Elle has an interesting article about a disturbing trend among soon-to-be parents. This trend is called "gender Disappointment" and has to do with mothers being unhappy with the gender of their children to the point of severe depression and fantasies of giving up for adoption the children with "the wrong gender." For the most part, the preferred gender that these mothers strive for in a variety of truly weird ways is female. They want to have a daughter at any cost and feel very disappointed when a son gets born instead.
Some of the methods these women use to conceive a baby of the "right gender" are truly outlandish. Just think of the level of desperation one has to achieve to turn her sex life into the following freak show: “Have your [partner] give you a ‘sample.’ Catch it in a cup or condom. Add warm lime. Do not warm lime in microwave—warm in hot sink. Then layer egg white (with a pH of 9 to 9.9) on top. You then incubate it for an hour…and insert it into yourself with medical syringe. Lay with hips raised.”

● **Provided records**:
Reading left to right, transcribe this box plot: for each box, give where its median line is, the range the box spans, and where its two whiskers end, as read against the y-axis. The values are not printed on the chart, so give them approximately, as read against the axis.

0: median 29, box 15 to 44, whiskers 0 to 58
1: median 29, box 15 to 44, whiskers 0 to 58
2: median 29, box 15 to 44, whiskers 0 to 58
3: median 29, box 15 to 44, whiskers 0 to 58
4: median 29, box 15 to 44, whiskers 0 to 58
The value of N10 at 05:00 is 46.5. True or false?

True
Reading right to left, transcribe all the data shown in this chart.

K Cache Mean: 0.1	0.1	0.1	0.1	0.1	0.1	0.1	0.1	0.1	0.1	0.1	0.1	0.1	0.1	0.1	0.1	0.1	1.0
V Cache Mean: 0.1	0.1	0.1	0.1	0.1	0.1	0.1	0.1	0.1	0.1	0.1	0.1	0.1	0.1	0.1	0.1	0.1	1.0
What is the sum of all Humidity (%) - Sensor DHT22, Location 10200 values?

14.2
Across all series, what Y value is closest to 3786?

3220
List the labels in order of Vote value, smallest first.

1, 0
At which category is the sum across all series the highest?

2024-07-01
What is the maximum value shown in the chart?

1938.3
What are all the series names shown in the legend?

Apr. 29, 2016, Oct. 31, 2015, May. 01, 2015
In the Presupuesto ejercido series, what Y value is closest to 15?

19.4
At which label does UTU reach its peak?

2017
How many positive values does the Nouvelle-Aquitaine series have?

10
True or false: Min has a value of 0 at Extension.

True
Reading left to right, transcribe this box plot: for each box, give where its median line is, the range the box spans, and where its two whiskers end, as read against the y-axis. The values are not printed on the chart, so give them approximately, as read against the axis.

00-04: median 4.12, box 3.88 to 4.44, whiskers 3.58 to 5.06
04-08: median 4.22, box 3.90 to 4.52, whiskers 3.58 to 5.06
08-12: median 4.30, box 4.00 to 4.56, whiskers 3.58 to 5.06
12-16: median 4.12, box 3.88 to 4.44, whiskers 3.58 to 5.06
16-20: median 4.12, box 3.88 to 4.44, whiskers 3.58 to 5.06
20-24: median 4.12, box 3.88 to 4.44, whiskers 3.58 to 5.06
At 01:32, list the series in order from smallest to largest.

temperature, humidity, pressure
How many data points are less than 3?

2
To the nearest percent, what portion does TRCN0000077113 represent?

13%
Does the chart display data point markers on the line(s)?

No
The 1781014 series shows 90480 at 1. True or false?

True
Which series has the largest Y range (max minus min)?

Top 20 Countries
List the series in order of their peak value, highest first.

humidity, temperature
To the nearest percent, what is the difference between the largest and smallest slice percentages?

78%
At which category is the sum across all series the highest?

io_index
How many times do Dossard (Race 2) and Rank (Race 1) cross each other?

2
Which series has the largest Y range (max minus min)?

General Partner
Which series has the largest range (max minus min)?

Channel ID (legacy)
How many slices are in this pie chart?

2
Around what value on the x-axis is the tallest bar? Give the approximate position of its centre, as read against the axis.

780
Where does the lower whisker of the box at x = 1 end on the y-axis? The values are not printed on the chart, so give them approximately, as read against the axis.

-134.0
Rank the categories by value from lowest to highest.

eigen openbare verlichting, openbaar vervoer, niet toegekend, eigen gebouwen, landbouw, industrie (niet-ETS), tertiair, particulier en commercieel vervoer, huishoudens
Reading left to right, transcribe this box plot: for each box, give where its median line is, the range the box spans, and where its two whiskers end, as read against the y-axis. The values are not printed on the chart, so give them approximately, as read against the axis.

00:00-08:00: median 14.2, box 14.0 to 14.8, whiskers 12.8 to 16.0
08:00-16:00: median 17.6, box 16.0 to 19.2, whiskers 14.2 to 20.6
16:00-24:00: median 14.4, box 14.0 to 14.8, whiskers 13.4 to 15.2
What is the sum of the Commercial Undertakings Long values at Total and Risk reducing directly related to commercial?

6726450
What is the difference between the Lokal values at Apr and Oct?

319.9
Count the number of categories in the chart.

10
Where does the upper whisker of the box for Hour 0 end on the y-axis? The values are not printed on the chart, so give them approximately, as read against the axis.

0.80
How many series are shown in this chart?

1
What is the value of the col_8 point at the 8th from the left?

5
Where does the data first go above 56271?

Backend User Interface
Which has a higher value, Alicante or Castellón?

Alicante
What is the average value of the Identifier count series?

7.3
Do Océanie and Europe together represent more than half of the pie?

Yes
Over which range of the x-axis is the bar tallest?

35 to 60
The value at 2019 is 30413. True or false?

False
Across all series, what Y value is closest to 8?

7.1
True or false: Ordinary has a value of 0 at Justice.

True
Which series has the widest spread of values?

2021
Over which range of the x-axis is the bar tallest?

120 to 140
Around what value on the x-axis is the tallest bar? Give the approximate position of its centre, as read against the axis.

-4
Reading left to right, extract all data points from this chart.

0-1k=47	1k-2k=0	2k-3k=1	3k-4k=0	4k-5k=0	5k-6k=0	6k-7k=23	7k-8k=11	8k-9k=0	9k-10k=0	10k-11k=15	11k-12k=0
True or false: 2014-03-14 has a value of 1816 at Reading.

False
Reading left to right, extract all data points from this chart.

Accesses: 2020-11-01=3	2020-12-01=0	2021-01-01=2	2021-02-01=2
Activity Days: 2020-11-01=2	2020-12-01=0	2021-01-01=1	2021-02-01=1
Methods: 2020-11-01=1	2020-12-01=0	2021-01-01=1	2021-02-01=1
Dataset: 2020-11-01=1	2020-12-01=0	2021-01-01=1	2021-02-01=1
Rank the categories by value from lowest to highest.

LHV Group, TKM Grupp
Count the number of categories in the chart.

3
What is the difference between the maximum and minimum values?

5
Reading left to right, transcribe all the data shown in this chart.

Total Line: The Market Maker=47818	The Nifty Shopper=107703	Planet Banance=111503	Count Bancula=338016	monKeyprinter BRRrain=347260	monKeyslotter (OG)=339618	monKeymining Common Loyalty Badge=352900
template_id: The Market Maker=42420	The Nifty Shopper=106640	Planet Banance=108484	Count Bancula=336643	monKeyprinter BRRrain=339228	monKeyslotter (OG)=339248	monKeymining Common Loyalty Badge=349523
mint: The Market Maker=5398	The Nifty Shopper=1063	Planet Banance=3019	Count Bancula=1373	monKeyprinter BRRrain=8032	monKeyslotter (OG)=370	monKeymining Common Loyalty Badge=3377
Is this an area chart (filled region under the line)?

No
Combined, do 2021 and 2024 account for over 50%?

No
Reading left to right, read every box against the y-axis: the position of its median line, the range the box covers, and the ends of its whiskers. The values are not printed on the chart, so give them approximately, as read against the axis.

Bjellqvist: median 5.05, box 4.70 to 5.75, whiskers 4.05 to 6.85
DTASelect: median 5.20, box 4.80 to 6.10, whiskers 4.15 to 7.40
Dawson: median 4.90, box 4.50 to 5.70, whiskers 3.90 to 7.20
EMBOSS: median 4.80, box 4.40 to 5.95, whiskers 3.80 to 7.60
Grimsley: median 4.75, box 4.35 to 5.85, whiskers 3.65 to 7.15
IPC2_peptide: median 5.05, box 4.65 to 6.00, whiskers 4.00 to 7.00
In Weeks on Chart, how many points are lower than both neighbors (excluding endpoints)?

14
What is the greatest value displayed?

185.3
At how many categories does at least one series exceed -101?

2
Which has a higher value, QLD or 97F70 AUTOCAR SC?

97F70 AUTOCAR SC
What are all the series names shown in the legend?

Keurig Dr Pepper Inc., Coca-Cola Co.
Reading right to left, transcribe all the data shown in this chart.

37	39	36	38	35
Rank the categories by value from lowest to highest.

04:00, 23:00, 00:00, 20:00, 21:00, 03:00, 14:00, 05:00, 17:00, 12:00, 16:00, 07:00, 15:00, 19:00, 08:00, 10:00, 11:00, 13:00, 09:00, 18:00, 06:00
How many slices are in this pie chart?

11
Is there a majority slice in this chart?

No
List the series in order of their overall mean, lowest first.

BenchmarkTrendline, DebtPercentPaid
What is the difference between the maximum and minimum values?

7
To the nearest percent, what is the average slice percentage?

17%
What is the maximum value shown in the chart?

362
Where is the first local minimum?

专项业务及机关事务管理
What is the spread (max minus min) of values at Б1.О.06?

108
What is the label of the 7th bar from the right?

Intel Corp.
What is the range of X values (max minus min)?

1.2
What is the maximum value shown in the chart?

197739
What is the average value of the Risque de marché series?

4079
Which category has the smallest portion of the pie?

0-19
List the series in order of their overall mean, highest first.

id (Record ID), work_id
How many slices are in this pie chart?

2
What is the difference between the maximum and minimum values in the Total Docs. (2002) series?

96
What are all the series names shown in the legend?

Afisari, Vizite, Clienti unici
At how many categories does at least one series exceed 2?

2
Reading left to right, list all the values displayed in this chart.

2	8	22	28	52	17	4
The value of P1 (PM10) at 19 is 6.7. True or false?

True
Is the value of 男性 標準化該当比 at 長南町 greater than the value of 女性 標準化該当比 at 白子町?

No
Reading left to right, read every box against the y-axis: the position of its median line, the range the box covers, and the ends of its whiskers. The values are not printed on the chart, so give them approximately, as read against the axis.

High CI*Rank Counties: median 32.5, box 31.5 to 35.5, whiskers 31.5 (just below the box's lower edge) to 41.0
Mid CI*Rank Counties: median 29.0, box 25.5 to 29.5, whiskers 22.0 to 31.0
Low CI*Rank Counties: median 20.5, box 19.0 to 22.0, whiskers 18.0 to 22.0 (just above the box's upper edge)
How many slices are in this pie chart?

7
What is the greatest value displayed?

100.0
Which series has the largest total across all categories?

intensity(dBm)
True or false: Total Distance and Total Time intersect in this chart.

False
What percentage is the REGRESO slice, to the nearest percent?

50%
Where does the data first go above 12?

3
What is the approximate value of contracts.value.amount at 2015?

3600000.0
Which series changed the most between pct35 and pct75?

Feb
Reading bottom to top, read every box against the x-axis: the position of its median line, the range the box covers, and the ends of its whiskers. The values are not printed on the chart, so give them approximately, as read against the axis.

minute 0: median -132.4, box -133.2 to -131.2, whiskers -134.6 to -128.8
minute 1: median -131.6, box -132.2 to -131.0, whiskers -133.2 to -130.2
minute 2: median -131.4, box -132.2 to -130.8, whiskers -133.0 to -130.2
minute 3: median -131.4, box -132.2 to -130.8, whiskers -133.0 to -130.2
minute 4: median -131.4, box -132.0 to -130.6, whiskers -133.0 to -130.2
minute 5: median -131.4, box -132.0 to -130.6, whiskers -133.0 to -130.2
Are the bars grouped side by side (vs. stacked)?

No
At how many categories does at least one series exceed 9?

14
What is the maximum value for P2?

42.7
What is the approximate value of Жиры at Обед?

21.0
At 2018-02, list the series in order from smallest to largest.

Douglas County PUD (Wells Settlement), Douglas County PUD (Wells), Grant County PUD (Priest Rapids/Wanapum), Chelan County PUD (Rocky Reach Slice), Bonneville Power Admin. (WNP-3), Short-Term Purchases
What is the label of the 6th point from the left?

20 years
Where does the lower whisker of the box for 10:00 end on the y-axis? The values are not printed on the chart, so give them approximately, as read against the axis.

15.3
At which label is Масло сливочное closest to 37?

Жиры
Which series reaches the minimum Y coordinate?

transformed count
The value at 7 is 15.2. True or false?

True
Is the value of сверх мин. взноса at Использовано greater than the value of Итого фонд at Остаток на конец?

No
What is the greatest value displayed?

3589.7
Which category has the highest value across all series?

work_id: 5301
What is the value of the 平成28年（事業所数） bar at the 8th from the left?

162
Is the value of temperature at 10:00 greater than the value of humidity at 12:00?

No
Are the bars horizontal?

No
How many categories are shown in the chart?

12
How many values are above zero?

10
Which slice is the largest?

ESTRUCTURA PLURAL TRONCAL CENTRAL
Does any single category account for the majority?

● **Work order 1**:
Using the text on gender disappointment, answer:
(a) Which gender do most of these mothers want their child to be?
(b) According to the quoted method, how should the lime be warmed?
(c) What pH is given for the egg white?
● **Work order 2**: Write the next part of the text on gender disappointment, picking up after its final sentence.
The records are not needed for anything here.

● **Written response 1**:
(a) Female; they want a daughter.
(b) In a hot sink, not in the microwave.
(c) 9 to 9.9.

● **Written response 2**:
Elle's explanation for this trend is, of course, informed by the ruling patriarchal culture: these women prefer to give birth to little girls because female lives are so much easier than male: "Women envision a brighter future for their daughters than they do for their sons. Boys are practically the underdogs these days, having fallen behind girls on nearly every measure of academic achievement, from college attendance to high school graduation rates. According to books such as The War Against Boys and Boys Adrift, they are in danger of becoming, as Christina Hoff Sommers has written, “tomorrow’s second sex." Of course, they have to quote the completely insane Hoff Sommers on that because no reasonable individual could support this weird point of view. What mother can possibly envision "a brighter future" for her daughter when we still suffer from pay inequity, violence against women, the culture of rape, etc. is beyond my comprehension.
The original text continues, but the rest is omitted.